There are two strands to the plot, one for each author, and they are skillfully brought together as the book proceeds. The first is about Murph, a boy who has moved schools so many times he is fed up to the back teeth. He is mistakenly accepted by a school that deals with children who have a weird talent or capability some of super hero status but not all. They discover Murph is just normal but he adjusts to his new life. Will he become a hero?

The second strand is about Clive Meeke a scientist working on DNA who is pressured by his boss. Who isn’t these days? While conducting an experiment with a wasp in the room things go pear shaped and Meeke becomes power crazy Nektar, half man half wasp.

If you want to know any more you will have to read it yourself but if you just want a snippet to get the feel of the book there is a short story in the middle of the book that mimics James Bond, about a super hero The Blue Phantom,  that is just brilliant.

Written by two BBC Radio 1 jocks who have the gift of the gab the story is never drab. Some of the idiom and metaphor are superb with Erica Salcedo providing illustrations that enhance the plot and give you an idea of what the characters look like.

It is a good laugh and reading should be fun.

So Special by David Hill, Illus. Nikki Slade Robinson

August 6, 2017 Comments off

so specialSo Special by David Hill, Illus. Nikki Slade Robinson. Pub. Duck Creek Press, 2017.

Picture books can be used to highlight topics, feelings and personal situations so that the reader can see that they are not alone. The pen is still mightier than the sword although when applied to this book, there is something ironic about that statement as the topic is the families of the armed forces who are serving overseas and the problems they have.

Oscar and his sister Laila miss their dad who is with the army overseas. Laila sucks her thumb and Oscar sometimes gets angry when other kids ask about the whereabouts of his father. Mother copes as well as she can and supports her children with skill and attention.
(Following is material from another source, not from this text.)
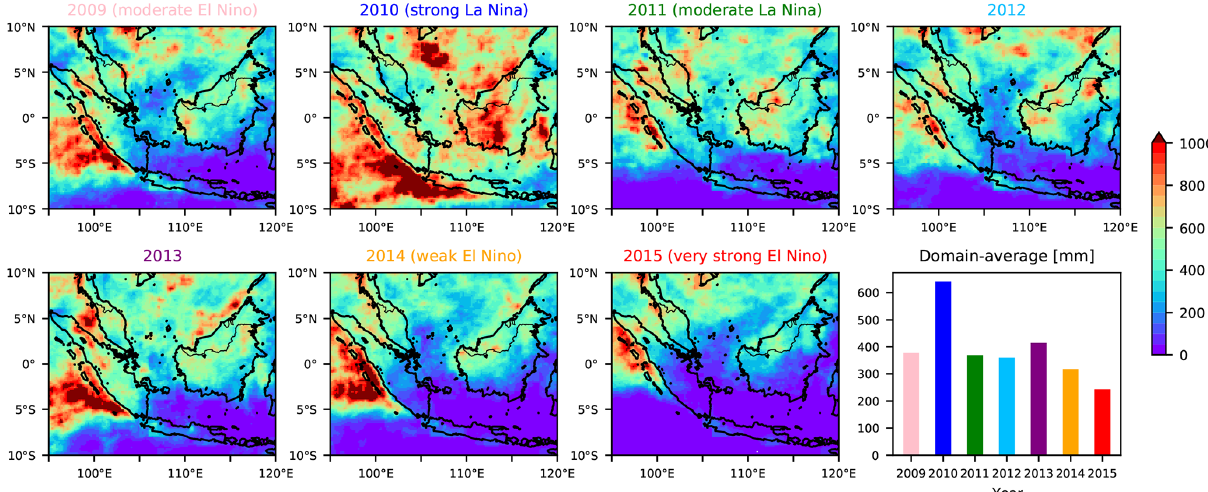
Figure 1. The 2-month accumulated precipitation (mm) observed by TRMM in September and October of each year from 2009 to 2015, calculated from the monthly mean precipitation rate data (TRMM 3B43). Domain-mean amounts are shown in the bar graph at lower right. The ENSO phases are based on the 3-month running mean Oceanic Niño Index (https://origin.cpc.ncep.noaa.gov/products/analysis_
But they still miss their dad. Both children learn to live with the fact that their dad is special and is serving his country oversea.

Nikkii Slade Robinson’s illustrations are perceptive, large and colourful. They show the joy and the sadness. The use of the family dog is powerful and the mother is always in control. The aircraft, tank and battleship shadows throughout the book remind readers of who we are talking about.

David Hill’s text is simple, straight to the point and sensitive. Also available in Maori language under the title He Tino Taonga.

This picture book fulfills a need in a most positive way.